*** SELECTED EXCERPT Section Begins ***

Making the AC Utility Connection

Connecting the utility-interactive inverter to the utility grid properly is critical to the safe, long-term, and reliable operation of the entire system. The ac output circuit requirements and the circuits that carry the inverter current in the premises wiring are somewhat complex. However, meetingCoderequirements can and should be accomplished to ensure a safe and durable system.

The circuit sizing and overcurrent device on the ac output of the utility-interactive inverter was covered in the September-October issue ofIAEI News. Even though power and current flow from the inverter to the utility, it should be noted that the utility-end of this circuit is where the currents originate that can harm the conductors when faults occur. Any overcurrent protection should be located at the utility end of the inverter ac output circuit and not at the inverter end of this circuit.

Photo 1

 

Although the inverter may require an external disconnect, if that disconnect function is achieved, as it commonly is, by a circuit breaker, then the conductor ampacity calculations may be more complicated as noted below. It is good practice to install the inverter near the backfed load center so that the backfed breaker commonly used to interconnect the inverter with the utility can also be used as the ac inverter disconnect required by 690.15. This places the overcurrent device at the utility-supply end of the circuit and groups the ac disconnect for the inverter with the dc disconnect.

*** SELECTED EXCERPT Section Ends ***

- PARTS OF THE EXERCISE:
a - In the text on making the ac utility connection, where should any overcurrent protection on the inverter ac output circuit be located?
b - Resume the text on making the ac utility connection after its final sentence.

*** STORED DATA Section Begins ***

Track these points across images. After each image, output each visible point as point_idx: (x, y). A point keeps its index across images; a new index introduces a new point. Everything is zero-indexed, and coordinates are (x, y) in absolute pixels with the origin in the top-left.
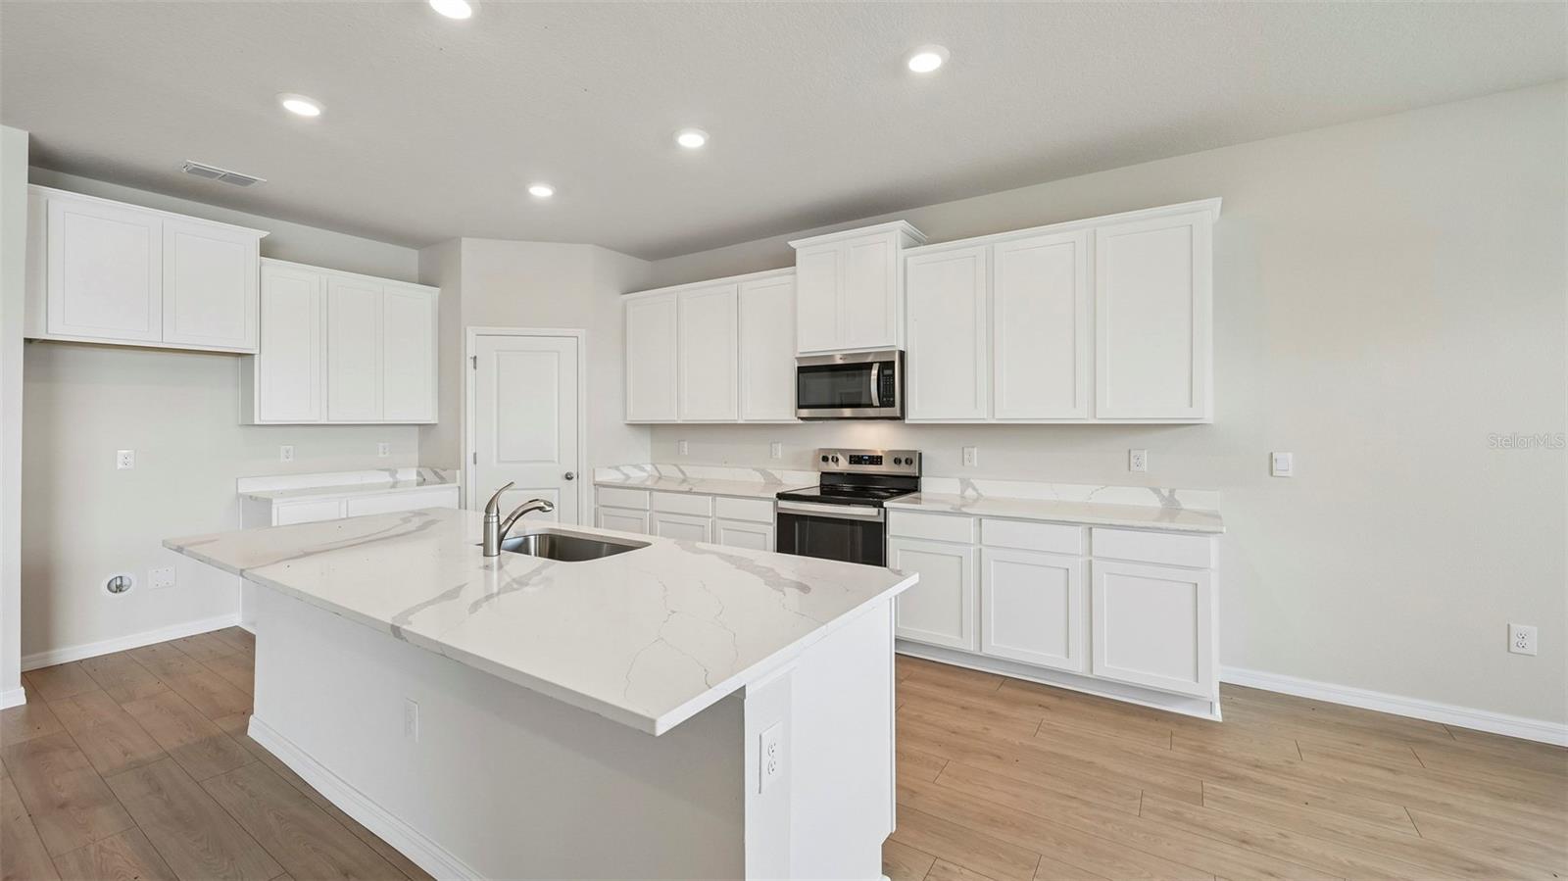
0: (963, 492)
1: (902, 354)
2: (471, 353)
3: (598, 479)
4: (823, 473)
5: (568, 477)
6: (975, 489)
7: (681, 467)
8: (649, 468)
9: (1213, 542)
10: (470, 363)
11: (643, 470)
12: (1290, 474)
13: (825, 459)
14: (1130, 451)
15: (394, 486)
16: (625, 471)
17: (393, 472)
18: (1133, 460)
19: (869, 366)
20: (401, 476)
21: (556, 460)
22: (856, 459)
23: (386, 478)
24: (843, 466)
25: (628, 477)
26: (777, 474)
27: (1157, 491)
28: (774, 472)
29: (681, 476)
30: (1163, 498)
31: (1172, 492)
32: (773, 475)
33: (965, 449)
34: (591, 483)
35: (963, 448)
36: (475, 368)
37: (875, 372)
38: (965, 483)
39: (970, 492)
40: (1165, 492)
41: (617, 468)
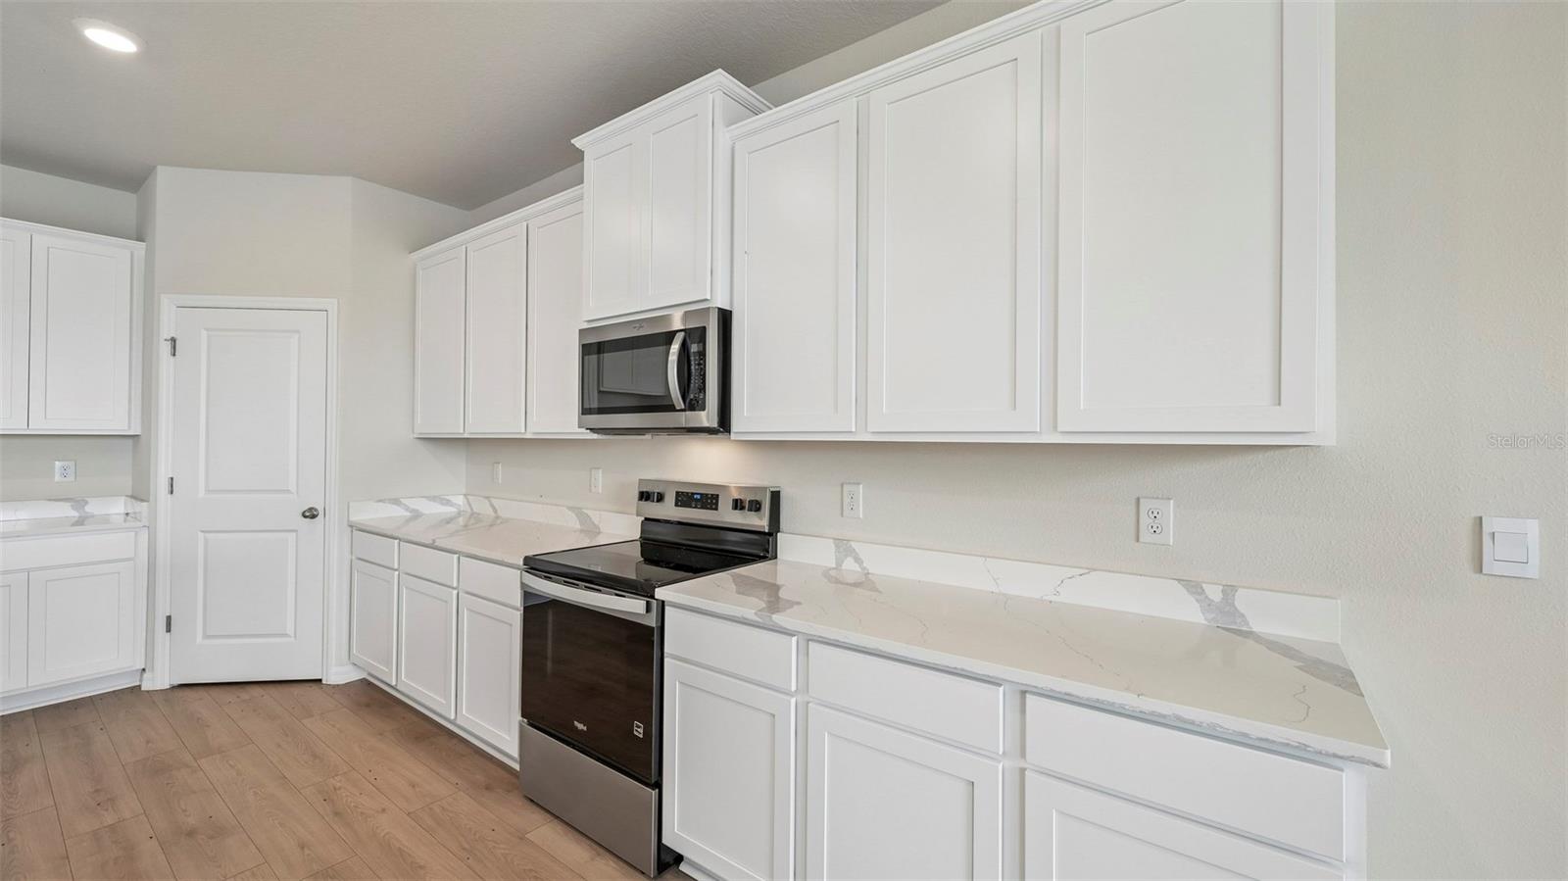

*** STORED DATA Section Ends ***

- EXERCISE RESPONSES:
a - At the utility end of the inverter ac output circuit, not at the inverter end.

b -
Load-side connection

There are two types of connections allowed by the Code for interfacing the output of the utility-interactive inverter to the utility power. They are made on either the supply side or the load side of the main service disconnect of a building or structure (690.64). The load side of the main service disconnect is the most common connection used for the residential system and smaller commercial system under about 10 kW. NEC 690.64(B) [moving to 705.12(D) in 2008 and 2011] covers the requirements and it is heavy reading at best.

There were changes in 690.64 between the 2005 NEC and the 2008 NEC and the IAEI News issue for July-August 2008 discussed them.

Inspectors need to know this material and how to apply it because many PV installers are not familiar with the details of the requirements.

Photo 2. Multiple inverters require special connections

Code-making panels since 1984 have maintained that 690.64(B)(2) will be rigorously applied to any circuits supplied from multiple sources where protected by overcurrent protective devices (OCPD) from each source. Such sources would include the output of PV inverter(s) and the utility supply.

This Code section requires that the ratings of all OCPD supplying power to a conductor or busbar be added together. The sum of the ratings of those breakers must be less than or equal (in other words: may not exceed) 120% of the rating of the busbar or the ampacity of the conductor. In equation form:

PV OCPD + Main OCPD <= 120% R, where R is the ampacity of conductor or rating of busbar.

120% factor depends on breaker location

The 120% factor came about in previous code cycles because it was determined that the demand factors on residential and small commercial systems would be such that it was unlikely that the conductor or panel would ever be loaded to 100% of rating. Even if the sources could supply 120% of the rating of the busbar or conductor, loads connected to that same busbar or conductor not exceeding the busbar rating would not pose an overload problem. In order to use this 120% factor, any backfed breaker carrying PV currents must be located at the opposite end of the busbar from the main breaker or main lugs supplying current from the utility (photo 1). The same location requirement would apply to any location of the supply overcurrent devices on any conductor. If the PV inverter OCPD cannot be located as required, then the 120% in the above requirement drops back to 100% and the installation under the load side connection becomes more difficult.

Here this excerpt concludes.